In the records, find each line where "aluSaida" occurs, and copy it.

++++++++++++++++++++

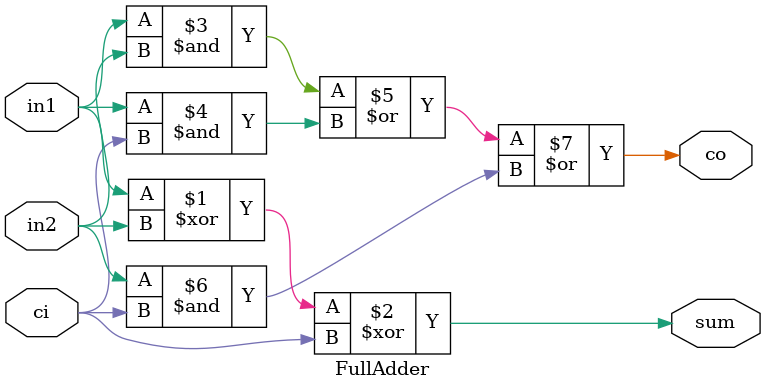
<source format=sv>
/* Full Adder.
 *
 */
module FullAdder (
    input  wire in1,
    input  wire in2,
    input  wire ci,  // carry in
    output wire sum, // sum of 2 bits
    output wire co   // carry out
);

    assign sum = (in1 ^ in2) ^ ci;

    assign co = (in1 & in2) | (in1 & ci) | (in2 & ci);

endmodule: FullAdder

</source>
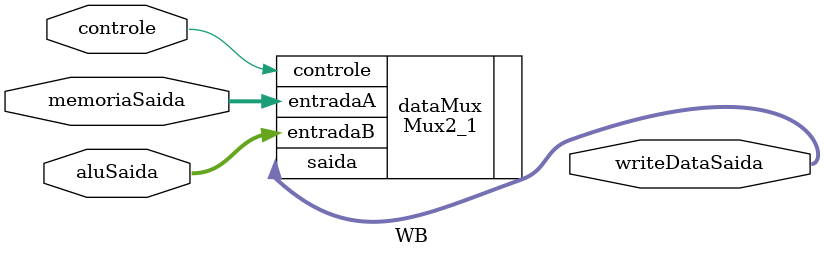
<source format=v>
module WB(
	input [31:0] memoriaSaida,aluSaida,
	input  controle,
	output wire[31:0] writeDataSaida // usa wire pq ele ja seta saida ... verificar mux <= ou =
);

Mux2_1 dataMux(
  .entradaA(memoriaSaida),
  .entradaB(aluSaida),
  .controle(controle),
  .saida(writeDataSaida));




endmodule

</source>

++++++++++++++++++++

— Answer for the task —
	input [31:0] memoriaSaida,aluSaida,
  .entradaB(aluSaida),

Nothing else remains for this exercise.